__Data listing__:
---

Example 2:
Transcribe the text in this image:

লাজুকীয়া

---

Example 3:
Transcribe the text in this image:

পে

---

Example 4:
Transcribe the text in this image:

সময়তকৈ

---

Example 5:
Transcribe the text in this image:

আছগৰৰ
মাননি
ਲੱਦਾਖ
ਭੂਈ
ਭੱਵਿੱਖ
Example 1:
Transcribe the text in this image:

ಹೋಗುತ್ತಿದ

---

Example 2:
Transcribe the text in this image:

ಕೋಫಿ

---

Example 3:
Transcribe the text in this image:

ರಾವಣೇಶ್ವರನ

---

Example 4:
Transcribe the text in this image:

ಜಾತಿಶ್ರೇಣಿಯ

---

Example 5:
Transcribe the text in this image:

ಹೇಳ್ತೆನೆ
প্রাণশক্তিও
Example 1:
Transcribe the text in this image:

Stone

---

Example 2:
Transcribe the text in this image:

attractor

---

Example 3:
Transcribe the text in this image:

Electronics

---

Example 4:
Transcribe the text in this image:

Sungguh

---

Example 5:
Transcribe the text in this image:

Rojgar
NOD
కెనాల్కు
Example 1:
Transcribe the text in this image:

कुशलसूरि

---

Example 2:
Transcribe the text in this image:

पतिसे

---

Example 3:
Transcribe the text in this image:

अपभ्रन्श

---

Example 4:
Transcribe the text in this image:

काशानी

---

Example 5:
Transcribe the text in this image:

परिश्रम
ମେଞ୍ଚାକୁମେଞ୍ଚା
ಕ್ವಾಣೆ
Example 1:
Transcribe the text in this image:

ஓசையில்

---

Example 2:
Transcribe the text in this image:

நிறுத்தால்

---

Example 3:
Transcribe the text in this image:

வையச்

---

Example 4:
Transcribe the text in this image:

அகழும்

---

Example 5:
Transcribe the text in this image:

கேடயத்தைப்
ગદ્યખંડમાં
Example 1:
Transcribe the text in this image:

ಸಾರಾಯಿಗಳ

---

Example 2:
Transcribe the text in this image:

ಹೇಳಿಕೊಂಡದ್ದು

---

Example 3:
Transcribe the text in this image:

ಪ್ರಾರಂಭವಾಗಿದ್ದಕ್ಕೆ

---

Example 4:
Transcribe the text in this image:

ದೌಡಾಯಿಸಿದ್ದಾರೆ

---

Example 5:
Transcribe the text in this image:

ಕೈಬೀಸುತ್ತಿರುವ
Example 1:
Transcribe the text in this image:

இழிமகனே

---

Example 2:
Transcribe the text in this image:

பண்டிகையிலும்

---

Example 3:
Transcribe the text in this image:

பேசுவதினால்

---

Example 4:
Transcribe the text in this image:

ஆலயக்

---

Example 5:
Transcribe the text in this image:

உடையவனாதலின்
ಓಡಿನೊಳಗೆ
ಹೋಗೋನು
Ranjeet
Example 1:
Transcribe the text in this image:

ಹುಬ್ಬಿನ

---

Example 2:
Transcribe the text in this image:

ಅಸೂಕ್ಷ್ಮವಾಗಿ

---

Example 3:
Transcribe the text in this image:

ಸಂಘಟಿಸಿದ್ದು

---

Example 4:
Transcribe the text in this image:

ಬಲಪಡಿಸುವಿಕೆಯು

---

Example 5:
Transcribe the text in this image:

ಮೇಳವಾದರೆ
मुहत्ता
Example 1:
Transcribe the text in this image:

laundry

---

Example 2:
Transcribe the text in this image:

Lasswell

__Exercise__:
Substitute "Write out" for "Transcribe" everywhere it occurs in the data above, and reproduce all of the data with nothing else changed.

__Solution__:
---

Example 2:
Write out the text in this image:

লাজুকীয়া

---

Example 3:
Write out the text in this image:

পে

---

Example 4:
Write out the text in this image:

সময়তকৈ

---

Example 5:
Write out the text in this image:

আছগৰৰ
মাননি
ਲੱਦਾਖ
ਭੂਈ
ਭੱਵਿੱਖ
Example 1:
Write out the text in this image:

ಹೋಗುತ್ತಿದ

---

Example 2:
Write out the text in this image:

ಕೋಫಿ

---

Example 3:
Write out the text in this image:

ರಾವಣೇಶ್ವರನ

---

Example 4:
Write out the text in this image:

ಜಾತಿಶ್ರೇಣಿಯ

---

Example 5:
Write out the text in this image:

ಹೇಳ್ತೆನೆ
প্রাণশক্তিও
Example 1:
Write out the text in this image:

Stone

---

Example 2:
Write out the text in this image:

attractor

---

Example 3:
Write out the text in this image:

Electronics

---

Example 4:
Write out the text in this image:

Sungguh

---

Example 5:
Write out the text in this image:

Rojgar
NOD
కెనాల్కు
Example 1:
Write out the text in this image:

कुशलसूरि

---

Example 2:
Write out the text in this image:

पतिसे

---

Example 3:
Write out the text in this image:

अपभ्रन्श

---

Example 4:
Write out the text in this image:

काशानी

---

Example 5:
Write out the text in this image:

परिश्रम
ମେଞ୍ଚାକୁମେଞ୍ଚା
ಕ್ವಾಣೆ
Example 1:
Write out the text in this image:

ஓசையில்

---

Example 2:
Write out the text in this image:

நிறுத்தால்

---

Example 3:
Write out the text in this image:

வையச்

---

Example 4:
Write out the text in this image:

அகழும்

---

Example 5:
Write out the text in this image:

கேடயத்தைப்
ગદ્યખંડમાં
Example 1:
Write out the text in this image:

ಸಾರಾಯಿಗಳ

---

Example 2:
Write out the text in this image:

ಹೇಳಿಕೊಂಡದ್ದು

---

Example 3:
Write out the text in this image:

ಪ್ರಾರಂಭವಾಗಿದ್ದಕ್ಕೆ

---

Example 4:
Write out the text in this image:

ದೌಡಾಯಿಸಿದ್ದಾರೆ

---

Example 5:
Write out the text in this image:

ಕೈಬೀಸುತ್ತಿರುವ
Example 1:
Write out the text in this image:

இழிமகனே

---

Example 2:
Write out the text in this image:

பண்டிகையிலும்

---

Example 3:
Write out the text in this image:

பேசுவதினால்

---

Example 4:
Write out the text in this image:

ஆலயக்

---

Example 5:
Write out the text in this image:

உடையவனாதலின்
ಓಡಿನೊಳಗೆ
ಹೋಗೋನು
Ranjeet
Example 1:
Write out the text in this image:

ಹುಬ್ಬಿನ

---

Example 2:
Write out the text in this image:

ಅಸೂಕ್ಷ್ಮವಾಗಿ

---

Example 3:
Write out the text in this image:

ಸಂಘಟಿಸಿದ್ದು

---

Example 4:
Write out the text in this image:

ಬಲಪಡಿಸುವಿಕೆಯು

---

Example 5:
Write out the text in this image:

ಮೇಳವಾದರೆ
मुहत्ता
Example 1:
Write out the text in this image:

laundry

---

Example 2:
Write out the text in this image:

Lasswell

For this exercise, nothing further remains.